Description from Goodreads:
Elizabeth Cruze came to Earth for one reason: to buy weapons. She never counted on ending up in prison. Never fear, though, she’s not planning on staying there long.
Special Investigator Neal Locke has made a career out of catching the most elusive and dangerous criminals. He’s never failed to “get his man.”
When Cruze escapes from prison, Locke is tasked to track her down. She should be easy to find…all he’s got to do is follow the trail of bodies.
But Locke has been an investigator for a long time. It doesn’t take him long to figure out that there’s more going on than what he’s been told…
Much in the style of Leviathan Wakes, Virtues of the Vicious follows someone going about their galactic adventure and an older, somewhat jaded investigator tracking behind them, slowly learning that there is more to his investigation than meets the eye.
I generally enjoyed the story. I liked the characters and Wilsey’s writing style. I liked that the main characters were older and there was some diversity in the cast. However, I also three separate times tried to check Goodreads, Amazon or Google to ensure this wasn’t the second book in a series. It completely feels like it must be. Characters are mentioned that aren’t introduced until much later, the political system of the universe is left for the reader to figure out, and there is simply a distance felt that I imagined was caused by a lack of previous books. From what I could discern, this is set in the same universe as Wilsey’s other books, but not connected.

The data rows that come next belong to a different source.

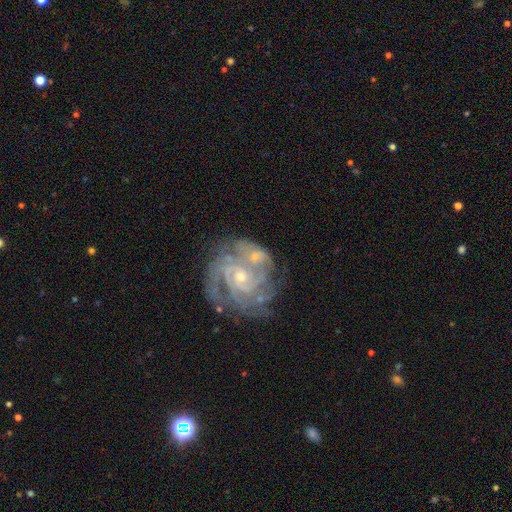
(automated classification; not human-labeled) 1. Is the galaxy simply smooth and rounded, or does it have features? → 86% featured or disk, 8% smooth, 6% star or artifact.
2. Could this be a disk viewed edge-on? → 98% no, 2% yes.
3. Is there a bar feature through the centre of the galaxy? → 70% no, 23% weak, 6% strong.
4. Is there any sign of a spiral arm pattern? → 95% yes, 5% no.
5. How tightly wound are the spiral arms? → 65% tight, 29% medium, 6% loose.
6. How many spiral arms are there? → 29% 3, 23% 2, 23% can't tell, 13% 4, 6% more than 4, 6% 1.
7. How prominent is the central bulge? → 58% small, 37% moderate, 2% none, 2% large, 1% dominant.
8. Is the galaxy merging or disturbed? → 37% none, 35% merger, 16% minor disturbance, 11% major disturbance.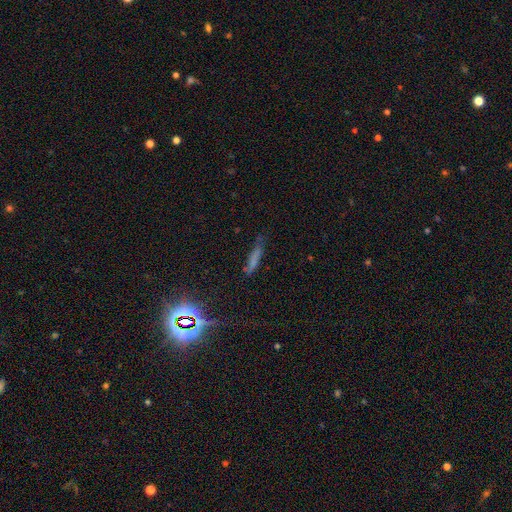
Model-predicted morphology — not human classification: The model was most divided on "smooth or featured": smooth: 46%, star or artifact: 32%, featured or disk: 22%. More confident: merging — none (67%).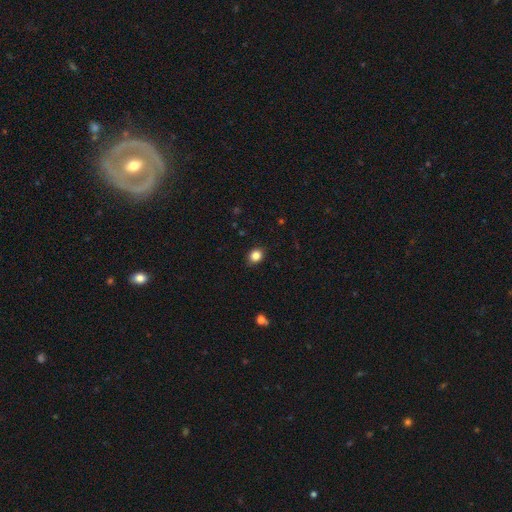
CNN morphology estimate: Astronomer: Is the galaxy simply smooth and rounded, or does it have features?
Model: smooth — 85%.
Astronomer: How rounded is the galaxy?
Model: round — 59% (runner-up: in between, 40%).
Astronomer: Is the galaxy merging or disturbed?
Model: none — 89%.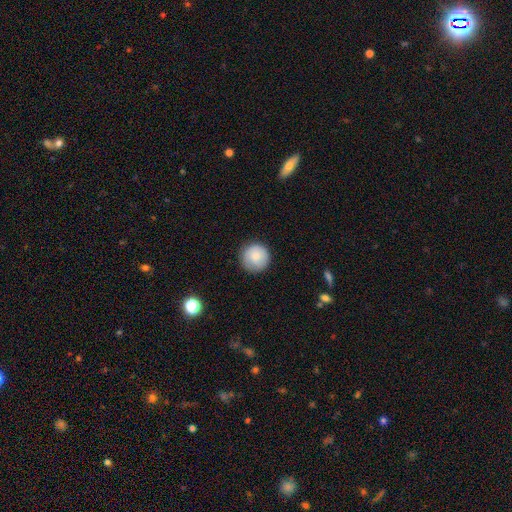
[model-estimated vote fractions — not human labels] This is clearly a smooth galaxy (82%). How rounded: clearly round (96%). Merging: clearly none (87%).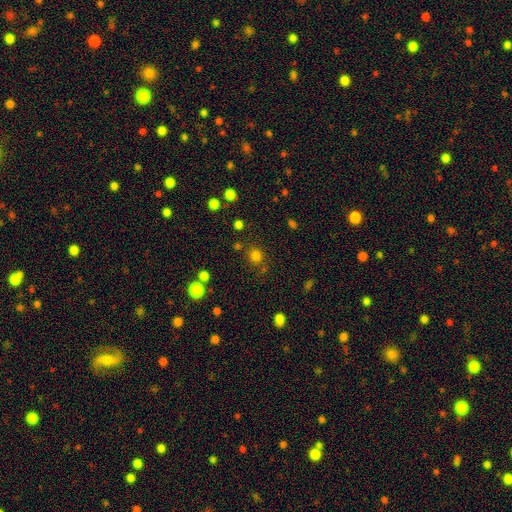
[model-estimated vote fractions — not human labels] Smooth or featured: smooth — 77% (star or artifact — 17%)
How rounded: round — 88% (in between — 11%)
Merging: none — 79% (minor disturbance — 10%)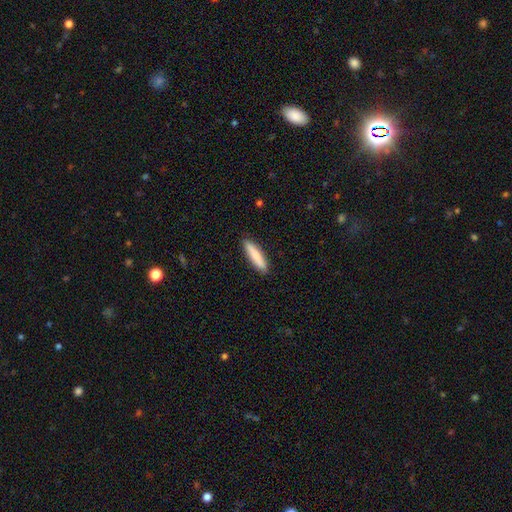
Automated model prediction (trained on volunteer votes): Smooth or featured?
  - smooth: 82% *
  - featured or disk: 12%
  - star or artifact: 5%
How rounded?
  - cigar-shaped: 85% *
  - in between: 14%
  - round: 1%
Merging?
  - none: 90% *
  - minor disturbance: 8%
  - major disturbance: 2%
  - merger: 1%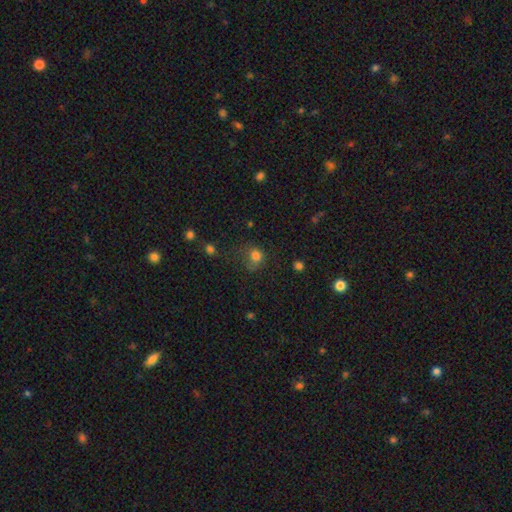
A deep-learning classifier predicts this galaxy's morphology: smooth_or_featured: smooth (p=0.77) [alt: star or artifact p=0.15]
how_rounded: round (p=0.72) [alt: in between p=0.27]
merging: none (p=0.45) [alt: minor disturbance p=0.25]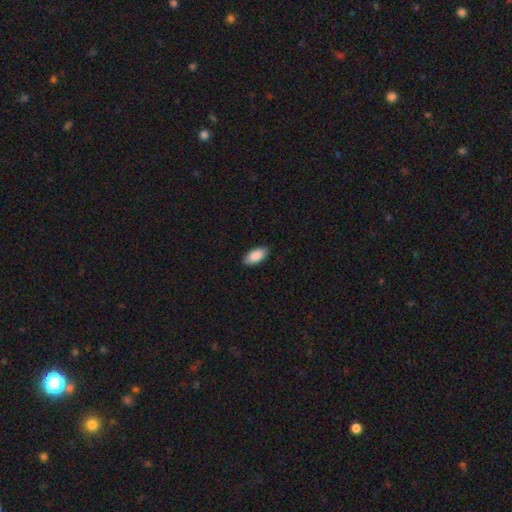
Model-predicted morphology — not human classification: This appears to be a smooth galaxy with no disk features (89%) that is in between round and cigar-shaped (92%). Merging: none (90%).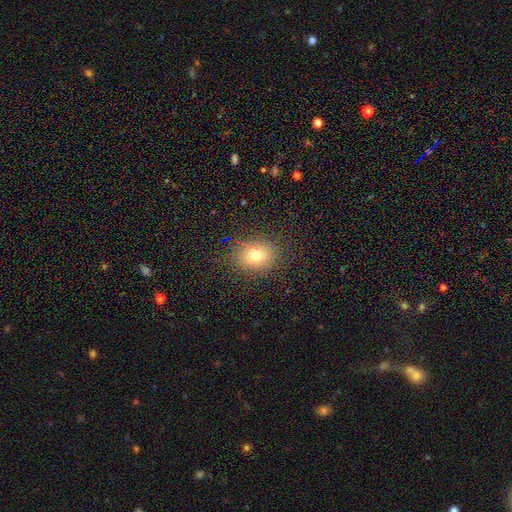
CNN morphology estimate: This appears to be a smooth galaxy with no disk features (75%) that is in between round and cigar-shaped (50%). Merging: none (85%).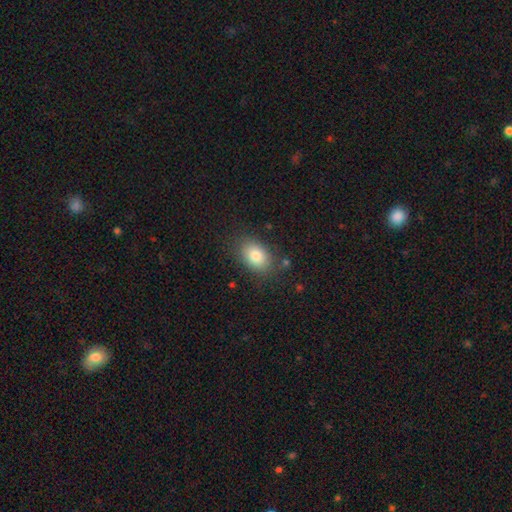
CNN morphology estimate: A smooth galaxy with no disk features (82%) that is in between round and cigar-shaped (82%). Merging: none (81%).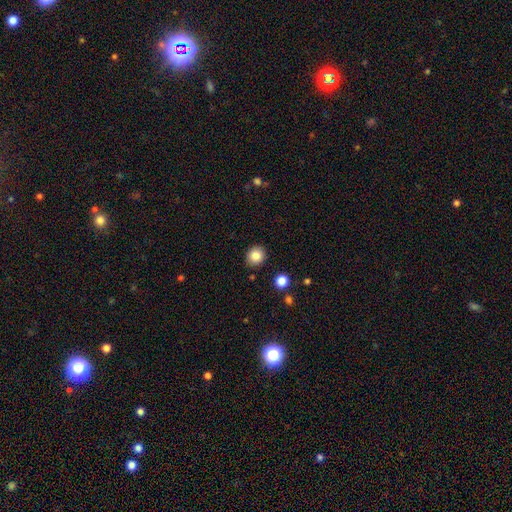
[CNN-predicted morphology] Overall: smooth (85%). How rounded: round (82%). Merging: none (90%).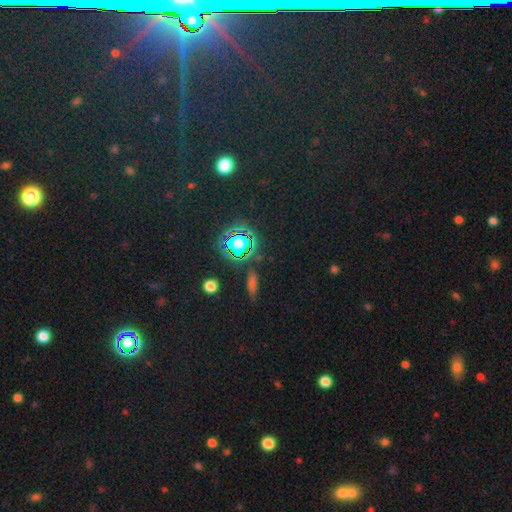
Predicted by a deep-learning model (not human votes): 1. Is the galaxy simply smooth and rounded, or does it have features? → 79% star or artifact, 12% smooth, 10% featured or disk.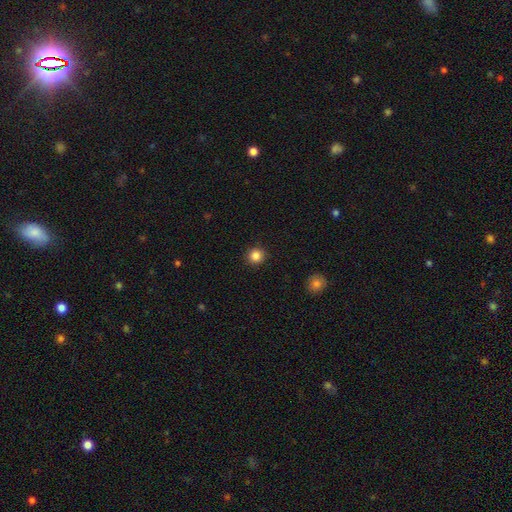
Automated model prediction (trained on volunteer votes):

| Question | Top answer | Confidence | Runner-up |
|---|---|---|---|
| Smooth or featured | smooth | 85% | star or artifact (11%) |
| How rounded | round | 94% | in between (5%) |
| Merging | none | 92% | minor disturbance (5%) |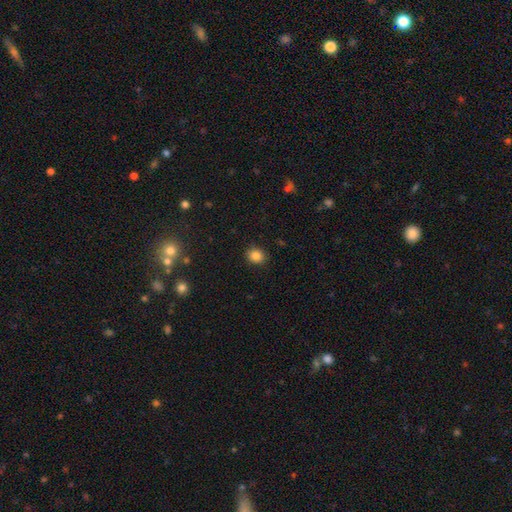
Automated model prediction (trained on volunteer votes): smooth-or-featured: smooth: 85% | star or artifact: 11% | featured or disk: 4%
  how-rounded: round: 69% | in between: 30% | cigar-shaped: 1%
  merging: none: 88% | minor disturbance: 9% | major disturbance: 2% | merger: 1%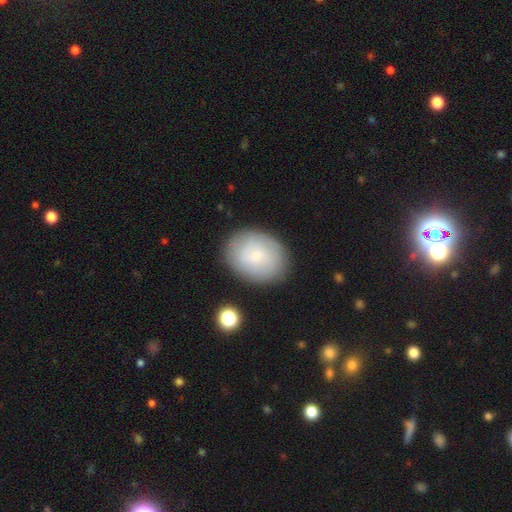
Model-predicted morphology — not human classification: Smooth or featured?
  - smooth: 61% *
  - featured or disk: 31%
  - star or artifact: 8%
How rounded?
  - in between: 56% *
  - round: 43%
  - cigar-shaped: 1%
Merging?
  - none: 82% *
  - minor disturbance: 12%
  - major disturbance: 4%
  - merger: 2%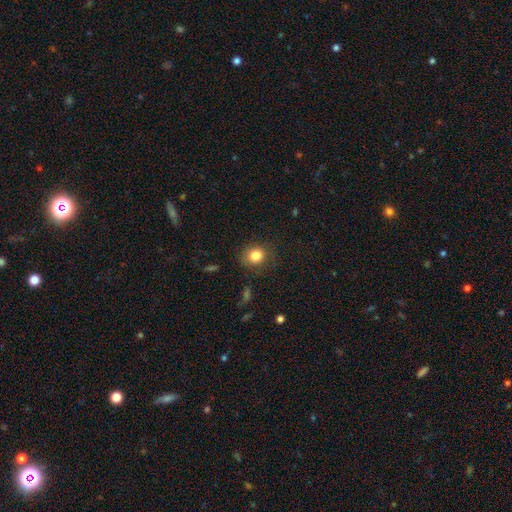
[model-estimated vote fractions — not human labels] Smooth or featured?
  - smooth: 82% *
  - star or artifact: 11%
  - featured or disk: 7%
How rounded?
  - round: 78% *
  - in between: 21%
  - cigar-shaped: 1%
Merging?
  - none: 81% *
  - minor disturbance: 13%
  - major disturbance: 5%
  - merger: 1%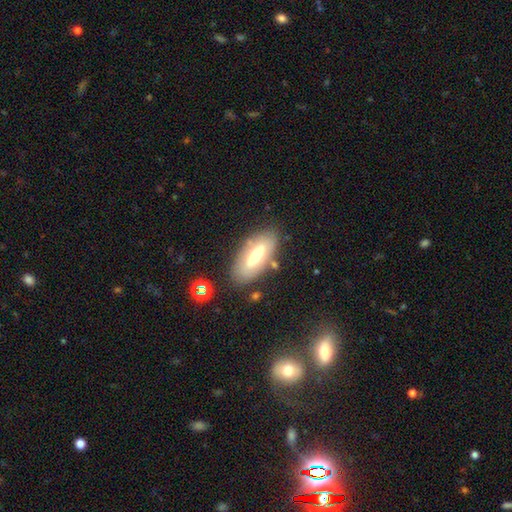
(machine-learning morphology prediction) The model was most divided on "smooth or featured": smooth: 49%, featured or disk: 44%, star or artifact: 8%. More confident: merging — none (77%).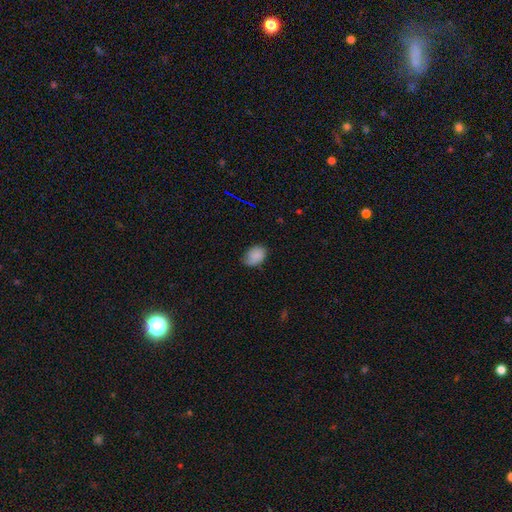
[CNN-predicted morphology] Q: Smooth or featured?
A: smooth (83%); runner-up: star or artifact (9%)
Q: How rounded?
A: in between (78%); runner-up: round (20%)
Q: Merging?
A: none (61%); runner-up: minor disturbance (32%)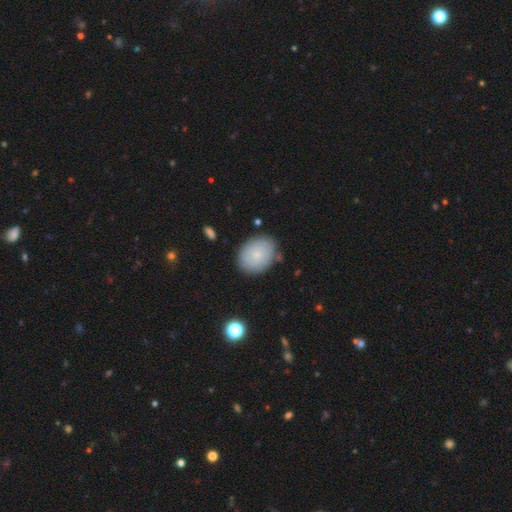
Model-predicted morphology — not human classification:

There were a number of too convenient to be believed events that solved problems for the crew, Cruze seemed to find that crew willing to go to war with her without even trying (that could actually just be part of the previous point), and the villain was dispatched a little too easily. It was anti-climactic.
I also thought the pacing was inconsistent and dialogue needlessly formal at times. The farther into the book I got the fewer contractions I noticed, for example. I think Shore‘s narration exacerbated this though. While I think she did a good job, some of the sentences that I felt needed contractions and didn’t have them felt even more stiff in her mouth.
All in all however, despite these complaints, I’ll be looking for more of Wilsey’s writing. I liked what I saw.